[Dataset entries]
◇ ◇ ◇ ◇ ◇ ◇ ◇

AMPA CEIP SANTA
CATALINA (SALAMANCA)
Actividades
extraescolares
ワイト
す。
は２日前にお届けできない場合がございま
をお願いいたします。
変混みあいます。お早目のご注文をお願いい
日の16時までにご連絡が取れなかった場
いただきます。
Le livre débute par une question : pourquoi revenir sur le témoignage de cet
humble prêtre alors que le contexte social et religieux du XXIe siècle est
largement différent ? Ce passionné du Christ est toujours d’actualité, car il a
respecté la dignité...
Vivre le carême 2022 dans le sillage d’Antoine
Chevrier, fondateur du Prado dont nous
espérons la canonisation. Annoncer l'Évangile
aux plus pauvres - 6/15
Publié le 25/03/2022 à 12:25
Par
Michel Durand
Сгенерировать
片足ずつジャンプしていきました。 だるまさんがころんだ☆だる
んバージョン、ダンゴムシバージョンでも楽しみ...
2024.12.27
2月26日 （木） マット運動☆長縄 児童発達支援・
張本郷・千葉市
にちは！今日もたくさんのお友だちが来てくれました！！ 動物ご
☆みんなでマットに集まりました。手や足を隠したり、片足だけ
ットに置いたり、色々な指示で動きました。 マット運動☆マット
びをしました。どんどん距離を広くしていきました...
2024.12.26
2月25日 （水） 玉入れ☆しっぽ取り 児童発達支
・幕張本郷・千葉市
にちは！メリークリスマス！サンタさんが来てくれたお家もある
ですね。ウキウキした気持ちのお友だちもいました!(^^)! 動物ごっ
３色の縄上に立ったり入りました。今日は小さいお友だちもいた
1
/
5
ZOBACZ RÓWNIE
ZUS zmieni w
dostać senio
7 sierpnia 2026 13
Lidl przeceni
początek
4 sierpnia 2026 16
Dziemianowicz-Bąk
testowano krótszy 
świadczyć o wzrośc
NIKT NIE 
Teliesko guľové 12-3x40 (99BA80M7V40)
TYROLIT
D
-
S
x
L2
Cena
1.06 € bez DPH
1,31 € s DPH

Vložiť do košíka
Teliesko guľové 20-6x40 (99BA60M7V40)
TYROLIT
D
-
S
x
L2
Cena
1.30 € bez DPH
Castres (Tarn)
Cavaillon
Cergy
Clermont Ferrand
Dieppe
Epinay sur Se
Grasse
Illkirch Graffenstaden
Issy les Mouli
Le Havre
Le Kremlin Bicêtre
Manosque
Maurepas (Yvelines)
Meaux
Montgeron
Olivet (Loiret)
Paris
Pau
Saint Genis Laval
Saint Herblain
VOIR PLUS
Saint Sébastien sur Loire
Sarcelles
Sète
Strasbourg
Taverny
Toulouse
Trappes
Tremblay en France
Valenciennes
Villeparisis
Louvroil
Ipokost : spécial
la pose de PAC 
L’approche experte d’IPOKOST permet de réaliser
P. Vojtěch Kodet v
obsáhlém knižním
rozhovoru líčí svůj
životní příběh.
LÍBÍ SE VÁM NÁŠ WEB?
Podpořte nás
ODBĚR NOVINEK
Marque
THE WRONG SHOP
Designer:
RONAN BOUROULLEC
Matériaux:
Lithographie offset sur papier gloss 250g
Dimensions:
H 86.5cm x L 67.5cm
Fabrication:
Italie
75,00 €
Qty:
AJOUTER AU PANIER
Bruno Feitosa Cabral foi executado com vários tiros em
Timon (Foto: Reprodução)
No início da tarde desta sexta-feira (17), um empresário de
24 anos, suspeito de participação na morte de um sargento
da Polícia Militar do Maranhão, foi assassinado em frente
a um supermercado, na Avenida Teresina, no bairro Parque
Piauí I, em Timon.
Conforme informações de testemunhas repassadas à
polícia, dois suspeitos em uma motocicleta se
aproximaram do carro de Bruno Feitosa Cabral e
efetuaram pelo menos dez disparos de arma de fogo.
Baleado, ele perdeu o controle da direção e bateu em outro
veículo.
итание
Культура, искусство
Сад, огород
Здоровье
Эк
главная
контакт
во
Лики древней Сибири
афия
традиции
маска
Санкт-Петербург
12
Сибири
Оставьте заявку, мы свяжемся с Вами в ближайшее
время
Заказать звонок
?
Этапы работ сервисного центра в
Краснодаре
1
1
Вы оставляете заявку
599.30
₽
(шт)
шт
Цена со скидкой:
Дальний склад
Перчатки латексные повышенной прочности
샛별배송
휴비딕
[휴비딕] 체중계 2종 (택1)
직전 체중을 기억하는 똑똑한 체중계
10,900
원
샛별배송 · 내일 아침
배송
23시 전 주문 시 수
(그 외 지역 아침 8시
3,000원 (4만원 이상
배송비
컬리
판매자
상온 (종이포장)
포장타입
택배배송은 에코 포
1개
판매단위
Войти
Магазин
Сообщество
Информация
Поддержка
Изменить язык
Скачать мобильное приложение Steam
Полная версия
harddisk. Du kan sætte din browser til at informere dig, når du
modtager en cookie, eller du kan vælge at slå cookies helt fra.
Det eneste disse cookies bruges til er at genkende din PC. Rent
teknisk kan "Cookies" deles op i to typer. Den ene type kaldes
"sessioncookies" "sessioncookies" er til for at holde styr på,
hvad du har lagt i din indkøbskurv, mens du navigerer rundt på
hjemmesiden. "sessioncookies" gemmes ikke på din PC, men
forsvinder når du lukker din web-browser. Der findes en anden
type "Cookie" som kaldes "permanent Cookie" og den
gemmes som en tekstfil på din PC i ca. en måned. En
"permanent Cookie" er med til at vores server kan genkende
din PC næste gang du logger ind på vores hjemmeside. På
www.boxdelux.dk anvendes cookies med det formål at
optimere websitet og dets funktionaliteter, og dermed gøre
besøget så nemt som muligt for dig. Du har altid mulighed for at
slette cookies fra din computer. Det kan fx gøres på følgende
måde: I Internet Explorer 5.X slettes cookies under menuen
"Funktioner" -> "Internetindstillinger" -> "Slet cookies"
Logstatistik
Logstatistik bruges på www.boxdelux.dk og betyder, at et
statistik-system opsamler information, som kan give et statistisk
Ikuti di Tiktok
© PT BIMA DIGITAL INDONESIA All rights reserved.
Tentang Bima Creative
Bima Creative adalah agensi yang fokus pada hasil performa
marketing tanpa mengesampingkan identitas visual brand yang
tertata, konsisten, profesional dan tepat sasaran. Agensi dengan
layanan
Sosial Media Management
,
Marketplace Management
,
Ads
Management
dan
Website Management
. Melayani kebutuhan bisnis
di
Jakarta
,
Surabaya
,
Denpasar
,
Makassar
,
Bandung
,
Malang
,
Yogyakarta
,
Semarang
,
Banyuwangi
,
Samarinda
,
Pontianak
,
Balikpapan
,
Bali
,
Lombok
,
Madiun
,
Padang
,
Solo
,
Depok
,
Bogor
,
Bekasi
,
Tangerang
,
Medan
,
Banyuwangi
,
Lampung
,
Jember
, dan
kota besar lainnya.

◇ ◇ ◇ ◇ ◇ ◇ ◇

What to produce
Every line above that holds the string "vores" should be copied out.

Answer for this exercise
"permanent Cookie" er med til at vores server kan genkende
din PC næste gang du logger ind på vores hjemmeside. På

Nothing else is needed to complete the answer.